Additional events in the early 1850s further contributed to his continued decline. In 1851, John Henry Pegg, a lawyer and husband of his stepdaughter Isobella, died. Isobella and her two children moved back to London to live with her mother and Kidd. In 1852, his stepson, Captain John Carphin, was killed in a gunfight in California and his other stepson, George Carphin first mate of the Eglinton, was shipwrecked on the coast of Australia. The news of these events, Kidd's lingering mental illness and the failing finances may have contributed to the death of Kidd's wife and she died in July 1854 leaving Kidd alone with the burden of a stepdaughter and two stepgrandchildren.

== Later years ==

From about 1855 through to his death on 24 December 1863, Kidd painted very little, if at all. Any pieces that may have been done during this period were probably replicates or re-workings of earlier pieces. Furthermore, it seems that during this period his stepdaughter was taking care of him due to his failing health. Kidd and his stepdaughter continued to send letters to beg for funds from various persons within the Royal Scottish Academy. Upon hearing of Kidd's death, David Roberts, R.A., in his diary writes: "Poor fellow, he was one of those sons of genius quite incapable of managing his worldly affairs, and had lived from hand to mouth, as the saying is, all his days. All my attempts to help him seemed to have no effect; but latterly, with £50 yearly from the Academy and other helps, he must have been as well off as he ever had been at any former period of his life."

Kidd's contemporaries had high praise for his work.
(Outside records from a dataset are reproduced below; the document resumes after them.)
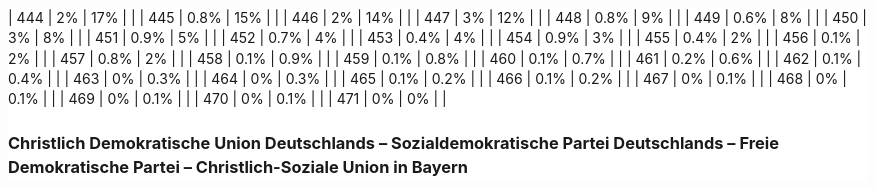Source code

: | 444 | 2% | 17% |  |
| 445 | 0.8% | 15% |  |
| 446 | 2% | 14% |  |
| 447 | 3% | 12% |  |
| 448 | 0.8% | 9% |  |
| 449 | 0.6% | 8% |  |
| 450 | 3% | 8% |  |
| 451 | 0.9% | 5% |  |
| 452 | 0.7% | 4% |  |
| 453 | 0.4% | 4% |  |
| 454 | 0.9% | 3% |  |
| 455 | 0.4% | 2% |  |
| 456 | 0.1% | 2% |  |
| 457 | 0.8% | 2% |  |
| 458 | 0.1% | 0.9% |  |
| 459 | 0.1% | 0.8% |  |
| 460 | 0.1% | 0.7% |  |
| 461 | 0.2% | 0.6% |  |
| 462 | 0.1% | 0.4% |  |
| 463 | 0% | 0.3% |  |
| 464 | 0% | 0.3% |  |
| 465 | 0.1% | 0.2% |  |
| 466 | 0.1% | 0.2% |  |
| 467 | 0% | 0.1% |  |
| 468 | 0% | 0.1% |  |
| 469 | 0% | 0.1% |  |
| 470 | 0% | 0.1% |  |
| 471 | 0% | 0% |  |

### Christlich Demokratische Union Deutschlands – Sozialdemokratische Partei Deutschlands – Freie Demokratische Partei – Christlich-Soziale Union in Bayern
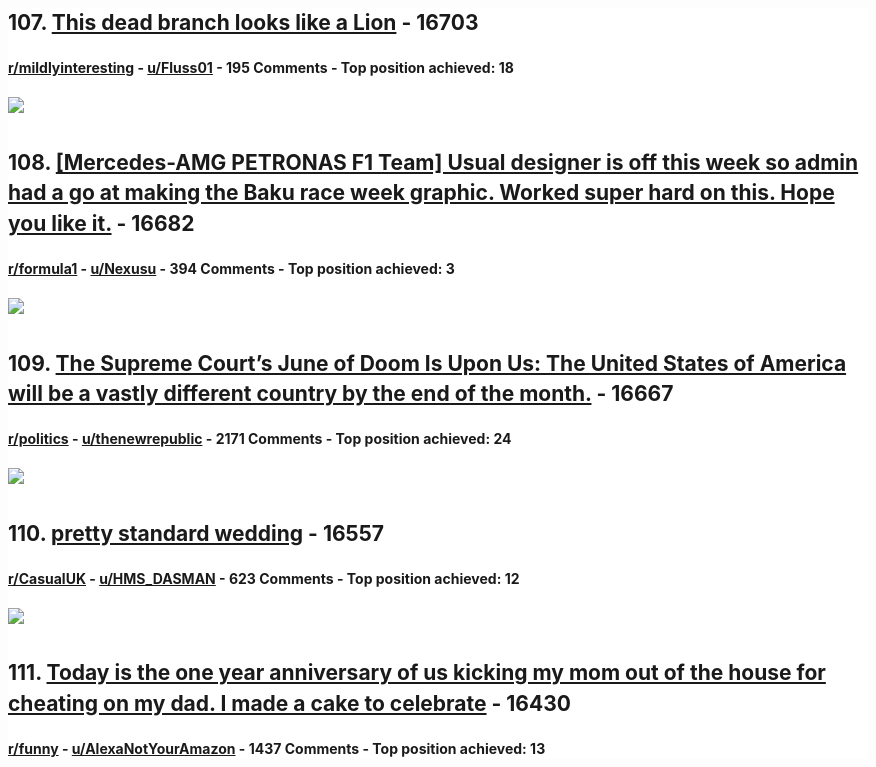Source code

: ## 107. [This dead branch looks like a Lion](http://reddit.com/r/mildlyinteresting/comments/v5xp9x/this_dead_branch_looks_like_a_lion/) - 16703
#### [r/mildlyinteresting](http://reddit.com/r/mildlyinteresting) - [u/Fluss01](http://reddit.com/u/Fluss01) - 195 Comments - Top position achieved: 18

<a href="https://i.imgur.com/HvLvDsE.jpg"><img src="https://b.thumbs.redditmedia.com/Ca-iefVtgXtG3PqhPCt2A7WEPzp7CYMlEd3TbkAokHU.jpg"></img></a>

## 108. [[Mercedes-AMG PETRONAS F1 Team] Usual designer is off this week so admin had a go at making the Baku race week graphic. Worked super hard on this. Hope you like it.](http://reddit.com/r/formula1/comments/v5y1o4/mercedesamg_petronas_f1_team_usual_designer_is/) - 16682
#### [r/formula1](http://reddit.com/r/formula1) - [u/Nexusu](http://reddit.com/u/Nexusu) - 394 Comments - Top position achieved: 3

<a href="https://i.redd.it/7i7lfo98oy391.jpg"><img src="https://b.thumbs.redditmedia.com/6Bu5lXW4Wj7Jd71oELqVlAfJGyR5CvomVvxSeawT2AM.jpg"></img></a>

## 109. [The Supreme Court’s June of Doom Is Upon Us: The United States of America will be a vastly different country by the end of the month.](http://reddit.com/r/politics/comments/v64bda/the_supreme_courts_june_of_doom_is_upon_us_the/) - 16667
#### [r/politics](http://reddit.com/r/politics) - [u/thenewrepublic](http://reddit.com/u/thenewrepublic) - 2171 Comments - Top position achieved: 24

<a href="https://newrepublic.com/article/166678/supreme-court-roe-guns-epa"><img src="https://b.thumbs.redditmedia.com/BQf9IskjrzsE-vxQTIsRcJLrx2SuiKiR2oJb8_dwLBs.jpg"></img></a>

## 110. [pretty standard wedding](http://reddit.com/r/CasualUK/comments/v5y4wd/pretty_standard_wedding/) - 16557
#### [r/CasualUK](http://reddit.com/r/CasualUK) - [u/HMS_DASMAN](http://reddit.com/u/HMS_DASMAN) - 623 Comments - Top position achieved: 12

<a href="https://v.redd.it/r6klc7pesx391"><img src="https://b.thumbs.redditmedia.com/cZ5VFkBiyGLXD0YI-q4UdVJRnwtq8WIEOWBSFTB9-rI.jpg"></img></a>

## 111. [Today is the one year anniversary of us kicking my mom out of the house for cheating on my dad. I made a cake to celebrate](http://reddit.com/r/funny/comments/v6eyoh/today_is_the_one_year_anniversary_of_us_kicking/) - 16430
#### [r/funny](http://reddit.com/r/funny) - [u/AlexaNotYourAmazon](http://reddit.com/u/AlexaNotYourAmazon) - 1437 Comments - Top position achieved: 13
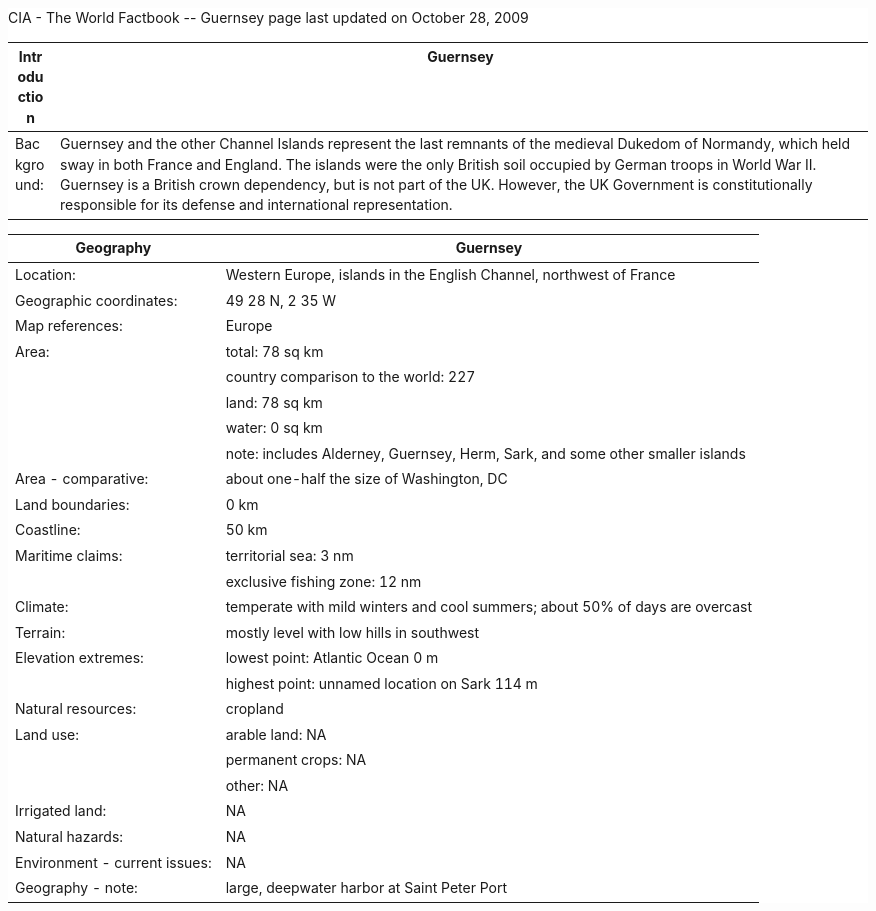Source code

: CIA - The World Factbook -- Guernsey
page last updated on October 28, 2009


| Introduction | Guernsey |
| --- | --- |
| Background: | Guernsey and the other Channel Islands represent the last remnants of the medieval Dukedom of Normandy, which held sway in both France and England. The islands were the only British soil occupied by German troops in World War II. Guernsey is a British crown dependency, but is not part of the UK. However, the UK Government is constitutionally responsible for its defense and international representation. |


| Geography | Guernsey |
| --- | --- |
| Location: | Western Europe, islands in the English Channel, northwest of France |
| Geographic coordinates: | 49 28 N, 2 35 W |
| Map references: | Europe |
| Area: | total: 78 sq km |
| | country comparison to the world: 227 |
| | land: 78 sq km |
| | water: 0 sq km |
| | note: includes Alderney, Guernsey, Herm, Sark, and some other smaller islands |
| Area - comparative: | about one-half the size of Washington, DC |
| Land boundaries: | 0 km |
| Coastline: | 50 km |
| Maritime claims: | territorial sea: 3 nm |
| | exclusive fishing zone: 12 nm |
| Climate: | temperate with mild winters and cool summers; about 50% of days are overcast |
| Terrain: | mostly level with low hills in southwest |
| Elevation extremes: | lowest point: Atlantic Ocean 0 m |
| | highest point: unnamed location on Sark 114 m |
| Natural resources: | cropland |
| Land use: | arable land: NA |
| | permanent crops: NA |
| | other: NA |
| Irrigated land: | NA |
| Natural hazards: | NA |
| Environment - current issues: | NA |
| Geography - note: | large, deepwater harbor at Saint Peter Port |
Roberts states: "By far the best artist among them was my late friend William Kidd, who afterwards painted many excellent pictures, embodying the humour and pathos of Scottish life in a most delightful manner." McKay recounts Kidd "seems never to have had much success, though his works reveal a talent which ought to have given him a high rank amongst painters."

Kidd's pieces failed to have a lasting impact on the art world. Walter Armstrong in his book, Scottish Painters: a critical study, harshly but correctly states "Kidd's pictures are almost, if not quite, unknown in galleries. They are to be met with pretty frequently in the dealers' shops, where they are often called by other names. I must confess that only at rare intervals have I found myself confronted by one that deserved a place even in the most liberal 'National Gallery of British Art'." That being said, today examples of Kidd's labours can be found in the Patrick Allan-Fraser Hospitalfield Trust in Arbroath, Scotland; in the Burns Monument Trust; the National Gallery of Scotland in Edinburgh; the Tyne and Wear Museums; and in Leeds Museums and Galleries.